5. Innovate or Die: The Stark Message for Big Business
Author: Matthew Wall, Business Reporter at BBC News
Read It Here: BBC
In the current climate of digital disruption, the stark truth is this: companies that don't innovate risk extinction. Just look at corporations like Alta Vista, Blockbuster, Kodak, Polaroid, and Borders… sadly, the list continues. Mitigate upper management's fear of innovation by pointing to Amazon, perhaps one of the best exemplifiers of lean start-up principles in action (with a whopping $2.2T valuation).
6. Future² - Corporate Innovation and Entrepreneurship
Host: Steve Glaveski, Collective Campus
Hear the Talk: Podcast
Share this podcast to prove that you're informed. Hosted by Steve Glaveski, co-founder of Collective Campus (an Australian innovation hub linked to world-class startups like Uber, Drawboard, and Zomato), Future² is a podcast series that delves deep into the latest insights, case studies, and trends surrounding corporate innovation and entrepreneurship. Previous guests include innovation managers from KPMG, NAB, and Kmart, plus decision-makers at Google Ventures, 500 Startups, and Techstars.
7. Build an Innovation Engine in 90 Days
Authors: Scott Anthony, David S. Duncan, and Pontus M.A. Siren, Partners at Innosight
Read It Here: HBR
Just because a corporation implements innovation doesn't mean it does so in an orderly, reliable way. Here's how to get your innovation engine humming the way it should—in only 90 days:Day 1 to 30: Define your "core innovations" (current innovation projects) and “new-growth innovations" (future initiatives).
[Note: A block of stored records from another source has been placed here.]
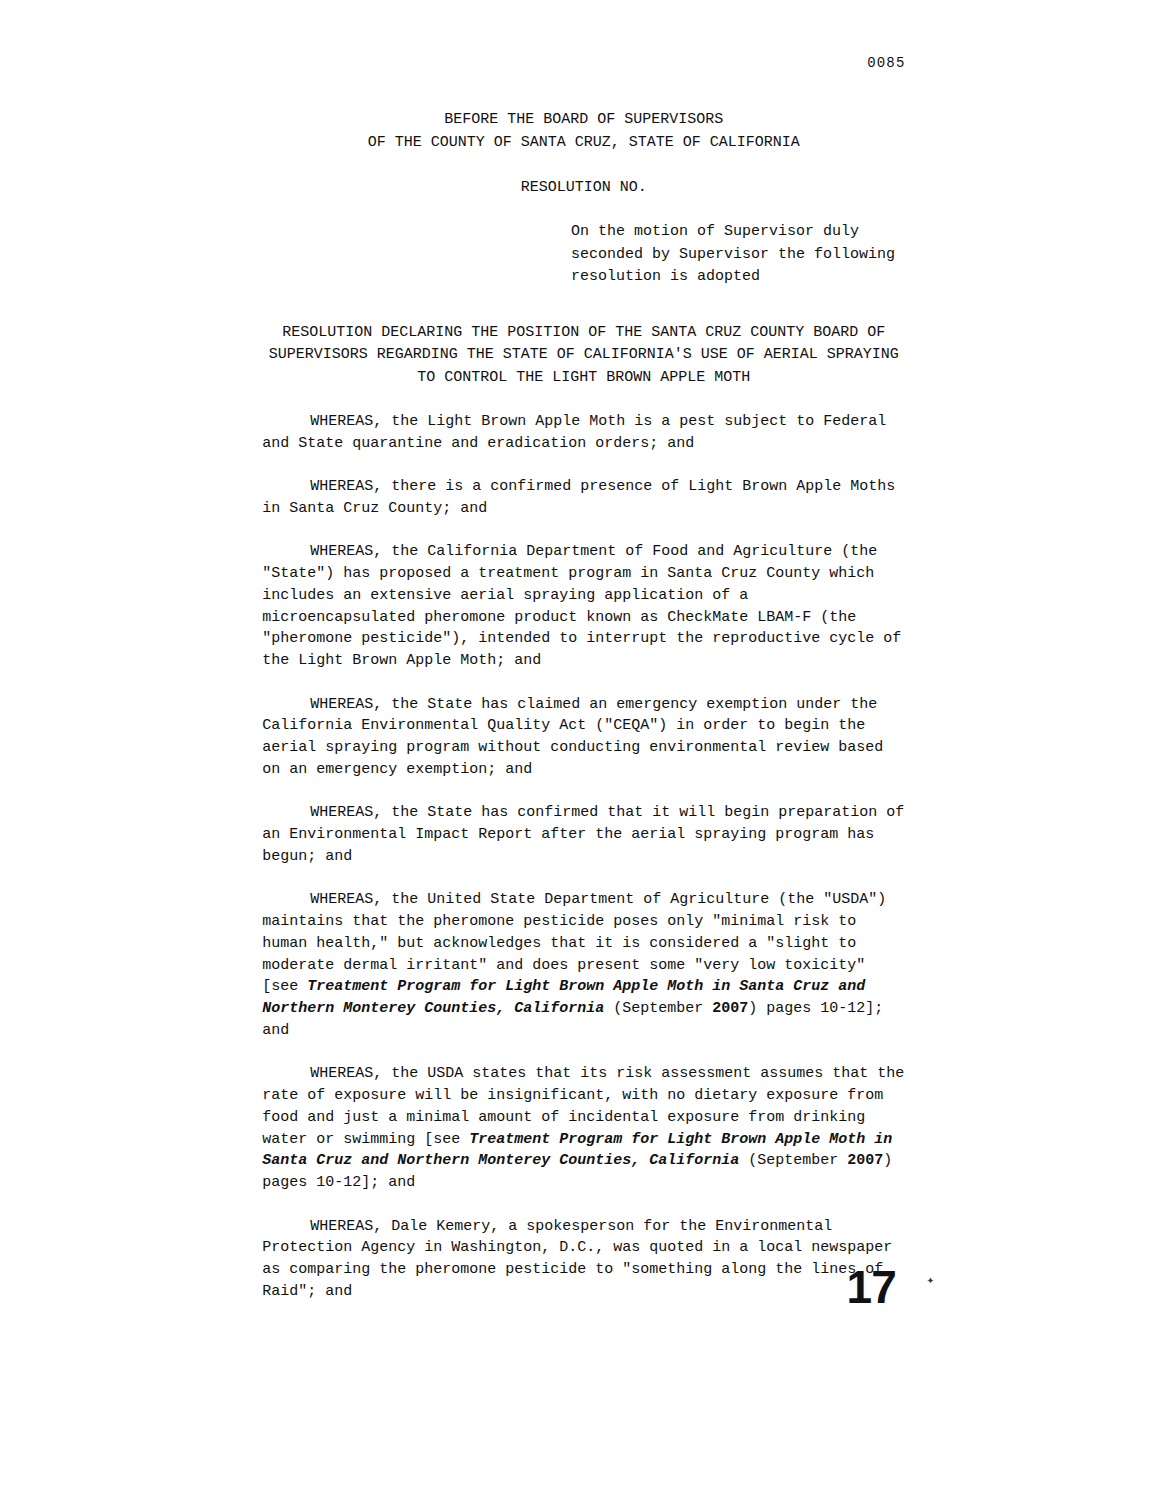0085
BEFORE THE BOARD OF SUPERVISORS OF THE COUNTY OF SANTA CRUZ, STATE OF CALIFORNIA
RESOLUTION NO.
On the motion of Supervisor duly seconded by Supervisor the following resolution is adopted
RESOLUTION DECLARING THE POSITION OF THE SANTA CRUZ COUNTY BOARD OF SUPERVISORS REGARDING THE STATE OF CALIFORNIA'S USE OF AERIAL SPRAYING TO CONTROL THE LIGHT BROWN APPLE MOTH
WHEREAS, the Light Brown Apple Moth is a pest subject to Federal and State quarantine and eradication orders; and
WHEREAS, there is a confirmed presence of Light Brown Apple Moths in Santa Cruz County; and
WHEREAS, the California Department of Food and Agriculture (the "State") has proposed a treatment program in Santa Cruz County which includes an extensive aerial spraying application of a microencapsulated pheromone product known as CheckMate LBAM-F (the "pheromone pesticide"), intended to interrupt the reproductive cycle of the Light Brown Apple Moth; and
WHEREAS, the State has claimed an emergency exemption under the California Environmental Quality Act ("CEQA") in order to begin the aerial spraying program without conducting environmental review based on an emergency exemption; and
WHEREAS, the State has confirmed that it will begin preparation of an Environmental Impact Report after the aerial spraying program has begun; and
WHEREAS, the United State Department of Agriculture (the "USDA") maintains that the pheromone pesticide poses only "minimal risk to human health," but acknowledges that it is considered a "slight to moderate dermal irritant" and does present some "very low toxicity" [see Treatment Program for Light Brown Apple Moth in Santa Cruz and Northern Monterey Counties, California (September 2007) pages 10-12]; and
WHEREAS, the USDA states that its risk assessment assumes that the rate of exposure will be insignificant, with no dietary exposure from food and just a minimal amount of incidental exposure from drinking water or swimming [see Treatment Program for Light Brown Apple Moth in Santa Cruz and Northern Monterey Counties, California (September 2007) pages 10-12]; and
WHEREAS, Dale Kemery, a spokesperson for the Environmental Protection Agency in Washington, D.C., was quoted in a local newspaper as comparing the pheromone pesticide to "something along the lines of Raid"; and
17
✦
Day 20 to 50: Focus on a small number of strategic opportunity areas (i.e., a competitive advantage). Day 20 to 70: Create a small but dedicated innovation team. Day 45 to 90: Form your initiative's shepherding mechanism, a group of senior leaders who decide when to start, stop, or redirect new-growth innovation projects.
8. How Global Corporations Can Work with Startups
Read It Here: RocketSpace Blog
According to a report by Constellation Research, 52 percent of the companies in the Fortune 500 have gone bankrupt, been acquired, or ceased to exist in the last 15 years. To avoid the risk of becoming obsolete, corporations need to adapt to changing market conditions, quickly. A startup partnership can help your corporation be first-to-market with a new idea. For many companies, however, these partnerships represent new terrain. That's why RocketSpace put together this guide to help you better understand and navigate the uncertainties that you may face.